Description of the task: Could you retype the whole listing, word for word?

-------- Data in this exercise

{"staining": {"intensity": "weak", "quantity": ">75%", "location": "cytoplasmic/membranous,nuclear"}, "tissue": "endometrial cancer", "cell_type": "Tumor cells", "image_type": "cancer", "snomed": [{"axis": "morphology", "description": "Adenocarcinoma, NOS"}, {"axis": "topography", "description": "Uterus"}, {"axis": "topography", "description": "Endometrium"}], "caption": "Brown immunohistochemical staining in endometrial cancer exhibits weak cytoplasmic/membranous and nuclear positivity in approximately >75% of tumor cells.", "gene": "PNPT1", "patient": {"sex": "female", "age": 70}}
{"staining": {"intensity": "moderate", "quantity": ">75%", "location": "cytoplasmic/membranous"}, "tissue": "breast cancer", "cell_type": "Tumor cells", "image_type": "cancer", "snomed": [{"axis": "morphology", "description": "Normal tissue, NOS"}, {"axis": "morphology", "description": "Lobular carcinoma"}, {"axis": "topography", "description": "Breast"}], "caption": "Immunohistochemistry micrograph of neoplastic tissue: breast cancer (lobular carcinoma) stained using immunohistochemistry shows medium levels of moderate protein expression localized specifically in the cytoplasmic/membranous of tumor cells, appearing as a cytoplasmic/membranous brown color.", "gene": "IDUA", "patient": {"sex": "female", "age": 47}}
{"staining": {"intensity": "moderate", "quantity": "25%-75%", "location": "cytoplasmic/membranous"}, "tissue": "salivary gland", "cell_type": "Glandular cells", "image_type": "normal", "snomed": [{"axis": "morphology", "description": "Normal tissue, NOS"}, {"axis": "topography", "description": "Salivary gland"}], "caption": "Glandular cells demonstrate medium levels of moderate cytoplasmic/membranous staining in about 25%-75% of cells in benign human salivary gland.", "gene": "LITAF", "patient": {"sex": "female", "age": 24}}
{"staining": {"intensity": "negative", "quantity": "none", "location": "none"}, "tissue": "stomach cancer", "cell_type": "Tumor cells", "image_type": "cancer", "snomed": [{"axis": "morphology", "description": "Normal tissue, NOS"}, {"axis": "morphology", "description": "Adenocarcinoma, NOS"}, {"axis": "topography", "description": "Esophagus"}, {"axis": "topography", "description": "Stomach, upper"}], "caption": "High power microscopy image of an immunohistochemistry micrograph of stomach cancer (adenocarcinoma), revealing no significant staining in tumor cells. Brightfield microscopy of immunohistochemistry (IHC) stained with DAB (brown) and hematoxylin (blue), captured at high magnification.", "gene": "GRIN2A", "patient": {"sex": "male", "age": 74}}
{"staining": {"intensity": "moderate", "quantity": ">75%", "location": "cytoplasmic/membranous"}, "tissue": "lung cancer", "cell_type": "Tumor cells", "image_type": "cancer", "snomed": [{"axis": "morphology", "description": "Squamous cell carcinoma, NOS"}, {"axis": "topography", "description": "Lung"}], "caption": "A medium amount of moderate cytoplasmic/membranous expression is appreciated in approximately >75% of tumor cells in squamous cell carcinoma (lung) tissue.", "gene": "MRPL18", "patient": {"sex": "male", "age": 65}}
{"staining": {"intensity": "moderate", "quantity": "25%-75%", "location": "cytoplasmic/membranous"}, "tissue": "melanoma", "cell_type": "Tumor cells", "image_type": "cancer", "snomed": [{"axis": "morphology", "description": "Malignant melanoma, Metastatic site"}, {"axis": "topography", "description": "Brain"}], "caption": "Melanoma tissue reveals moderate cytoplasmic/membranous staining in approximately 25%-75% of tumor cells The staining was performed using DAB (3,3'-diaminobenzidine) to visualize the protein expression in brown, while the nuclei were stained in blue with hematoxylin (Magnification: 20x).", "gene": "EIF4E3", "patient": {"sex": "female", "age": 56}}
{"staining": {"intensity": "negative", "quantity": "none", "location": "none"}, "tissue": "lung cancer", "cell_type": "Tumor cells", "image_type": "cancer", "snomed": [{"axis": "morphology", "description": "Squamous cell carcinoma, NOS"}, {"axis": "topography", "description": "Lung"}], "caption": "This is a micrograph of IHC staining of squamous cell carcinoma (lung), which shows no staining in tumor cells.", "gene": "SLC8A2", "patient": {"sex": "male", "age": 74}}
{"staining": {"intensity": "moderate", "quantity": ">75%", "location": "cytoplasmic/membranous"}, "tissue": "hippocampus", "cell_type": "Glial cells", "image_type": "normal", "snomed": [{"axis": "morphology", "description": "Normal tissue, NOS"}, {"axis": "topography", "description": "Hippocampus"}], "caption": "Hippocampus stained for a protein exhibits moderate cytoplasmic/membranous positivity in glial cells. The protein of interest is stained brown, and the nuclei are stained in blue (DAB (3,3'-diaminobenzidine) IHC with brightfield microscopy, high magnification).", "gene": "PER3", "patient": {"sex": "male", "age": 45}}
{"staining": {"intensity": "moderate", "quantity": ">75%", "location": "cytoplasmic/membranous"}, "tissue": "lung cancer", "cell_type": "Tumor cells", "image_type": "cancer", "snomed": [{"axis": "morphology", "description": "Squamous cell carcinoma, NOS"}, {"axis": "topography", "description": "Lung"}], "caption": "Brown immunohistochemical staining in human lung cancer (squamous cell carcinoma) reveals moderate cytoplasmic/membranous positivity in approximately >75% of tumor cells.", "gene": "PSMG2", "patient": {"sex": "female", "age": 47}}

----------------

Your response:
{"staining": {"intensity": "weak", "quantity": ">75%", "location": "cytoplasmic/membranous,nuclear"}, "tissue": "endometrial cancer", "cell_type": "Tumor cells", "image_type": "cancer", "snomed": [{"axis": "morphology", "description": "Adenocarcinoma, NOS"}, {"axis": "topography", "description": "Uterus"}, {"axis": "topography", "description": "Endometrium"}], "caption": "Brown immunohistochemical staining in endometrial cancer exhibits weak cytoplasmic/membranous and nuclear positivity in approximately >75% of tumor cells.", "gene": "PNPT1", "patient": {"sex": "female", "age": 70}}
{"staining": {"intensity": "moderate", "quantity": ">75%", "location": "cytoplasmic/membranous"}, "tissue": "breast cancer", "cell_type": "Tumor cells", "image_type": "cancer", "snomed": [{"axis": "morphology", "description": "Normal tissue, NOS"}, {"axis": "morphology", "description": "Lobular carcinoma"}, {"axis": "topography", "description": "Breast"}], "caption": "Immunohistochemistry micrograph of neoplastic tissue: breast cancer (lobular carcinoma) stained using immunohistochemistry shows medium levels of moderate protein expression localized specifically in the cytoplasmic/membranous of tumor cells, appearing as a cytoplasmic/membranous brown color.", "gene": "IDUA", "patient": {"sex": "female", "age": 47}}
{"staining": {"intensity": "moderate", "quantity": "25%-75%", "location": "cytoplasmic/membranous"}, "tissue": "salivary gland", "cell_type": "Glandular cells", "image_type": "normal", "snomed": [{"axis": "morphology", "description": "Normal tissue, NOS"}, {"axis": "topography", "description": "Salivary gland"}], "caption": "Glandular cells demonstrate medium levels of moderate cytoplasmic/membranous staining in about 25%-75% of cells in benign human salivary gland.", "gene": "LITAF", "patient": {"sex": "female", "age": 24}}
{"staining": {"intensity": "negative", "quantity": "none", "location": "none"}, "tissue": "stomach cancer", "cell_type": "Tumor cells", "image_type": "cancer", "snomed": [{"axis": "morphology", "description": "Normal tissue, NOS"}, {"axis": "morphology", "description": "Adenocarcinoma, NOS"}, {"axis": "topography", "description": "Esophagus"}, {"axis": "topography", "description": "Stomach, upper"}], "caption": "High power microscopy image of an immunohistochemistry micrograph of stomach cancer (adenocarcinoma), revealing no significant staining in tumor cells. Brightfield microscopy of immunohistochemistry (IHC) stained with DAB (brown) and hematoxylin (blue), captured at high magnification.", "gene": "GRIN2A", "patient": {"sex": "male", "age": 74}}
{"staining": {"intensity": "moderate", "quantity": ">75%", "location": "cytoplasmic/membranous"}, "tissue": "lung cancer", "cell_type": "Tumor cells", "image_type": "cancer", "snomed": [{"axis": "morphology", "description": "Squamous cell carcinoma, NOS"}, {"axis": "topography", "description": "Lung"}], "caption": "A medium amount of moderate cytoplasmic/membranous expression is appreciated in approximately >75% of tumor cells in squamous cell carcinoma (lung) tissue.", "gene": "MRPL18", "patient": {"sex": "male", "age": 65}}
{"staining": {"intensity": "moderate", "quantity": "25%-75%", "location": "cytoplasmic/membranous"}, "tissue": "melanoma", "cell_type": "Tumor cells", "image_type": "cancer", "snomed": [{"axis": "morphology", "description": "Malignant melanoma, Metastatic site"}, {"axis": "topography", "description": "Brain"}], "caption": "Melanoma tissue reveals moderate cytoplasmic/membranous staining in approximately 25%-75% of tumor cells The staining was performed using DAB (3,3'-diaminobenzidine) to visualize the protein expression in brown, while the nuclei were stained in blue with hematoxylin (Magnification: 20x).", "gene": "EIF4E3", "patient": {"sex": "female", "age": 56}}
{"staining": {"intensity": "negative", "quantity": "none", "location": "none"}, "tissue": "lung cancer", "cell_type": "Tumor cells", "image_type": "cancer", "snomed": [{"axis": "morphology", "description": "Squamous cell carcinoma, NOS"}, {"axis": "topography", "description": "Lung"}], "caption": "This is a micrograph of IHC staining of squamous cell carcinoma (lung), which shows no staining in tumor cells.", "gene": "SLC8A2", "patient": {"sex": "male", "age": 74}}
{"staining": {"intensity": "moderate", "quantity": ">75%", "location": "cytoplasmic/membranous"}, "tissue": "hippocampus", "cell_type": "Glial cells", "image_type": "normal", "snomed": [{"axis": "morphology", "description": "Normal tissue, NOS"}, {"axis": "topography", "description": "Hippocampus"}], "caption": "Hippocampus stained for a protein exhibits moderate cytoplasmic/membranous positivity in glial cells. The protein of interest is stained brown, and the nuclei are stained in blue (DAB (3,3'-diaminobenzidine) IHC with brightfield microscopy, high magnification).", "gene": "PER3", "patient": {"sex": "male", "age": 45}}
{"staining": {"intensity": "moderate", "quantity": ">75%", "location": "cytoplasmic/membranous"}, "tissue": "lung cancer", "cell_type": "Tumor cells", "image_type": "cancer", "snomed": [{"axis": "morphology", "description": "Squamous cell carcinoma, NOS"}, {"axis": "topography", "description": "Lung"}], "caption": "Brown immunohistochemical staining in human lung cancer (squamous cell carcinoma) reveals moderate cytoplasmic/membranous positivity in approximately >75% of tumor cells.", "gene": "PSMG2", "patient": {"sex": "female", "age": 47}}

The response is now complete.